There are only three sources for card sorts:
matchesKey: true or false whether cards match the key (false if no key is defined)
totalCards: number of cards in the sort
**totalCorrectCards: looks at each group of cards (not singles), cards are correct if there are no mismatched cards in a group. There can be cards missing from a group, but can’t be cards incorrectly grouped.
The last used for feedback can be frustrating for students. Say there are 10 cards and they’re sorting into just two groups. If each group has 4 correct and 1 misplaced, totalCorrectCards will return 0 correct cards, whereas I would as a teacher consider it’s more around 80% correct.

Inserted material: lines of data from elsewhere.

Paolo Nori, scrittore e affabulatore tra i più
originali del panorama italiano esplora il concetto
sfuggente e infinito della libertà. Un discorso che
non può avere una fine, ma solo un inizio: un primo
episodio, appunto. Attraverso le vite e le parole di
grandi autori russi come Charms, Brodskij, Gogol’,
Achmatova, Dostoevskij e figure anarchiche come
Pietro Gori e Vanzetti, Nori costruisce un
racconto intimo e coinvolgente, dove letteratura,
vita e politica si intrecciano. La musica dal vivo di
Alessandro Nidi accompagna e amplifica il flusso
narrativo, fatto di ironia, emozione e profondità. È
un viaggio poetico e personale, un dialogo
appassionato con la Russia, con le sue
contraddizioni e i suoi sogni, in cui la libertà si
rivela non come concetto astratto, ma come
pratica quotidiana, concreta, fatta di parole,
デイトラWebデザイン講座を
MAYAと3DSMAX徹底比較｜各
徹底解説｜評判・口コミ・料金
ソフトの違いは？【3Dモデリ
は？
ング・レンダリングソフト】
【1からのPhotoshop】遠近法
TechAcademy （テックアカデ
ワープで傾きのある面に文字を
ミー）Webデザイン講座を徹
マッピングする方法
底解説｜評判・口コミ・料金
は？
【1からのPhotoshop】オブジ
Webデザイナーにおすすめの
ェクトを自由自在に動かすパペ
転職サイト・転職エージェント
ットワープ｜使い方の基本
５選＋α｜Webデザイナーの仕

Right, but like the last scenario. I would deem that 80% correct, but there isn’t a way to get the CL to recognize that. I prefer to just track students. “Hey, Miguel. You’ve got 2 misplaced cards, but everything else is good.”
How you structure the card sorts and when you give what kind of feedback to students can be a more important question than one might think at first glance, for the very reasons Daniel detailed. They work well when every card has only one correct match (1:1 pairs). When you have groups, it gets more challenging.
If you give students feedback after each match, they can “guess and check” their way through the groups by pulling one card out and seeing how that affects the total. Sometimes I’m okay with that process - it’s actually a decent logic building technique for younger students - but in that case the next screen has some kind of “what do you notice about each group?” question(s) to force them to think it through.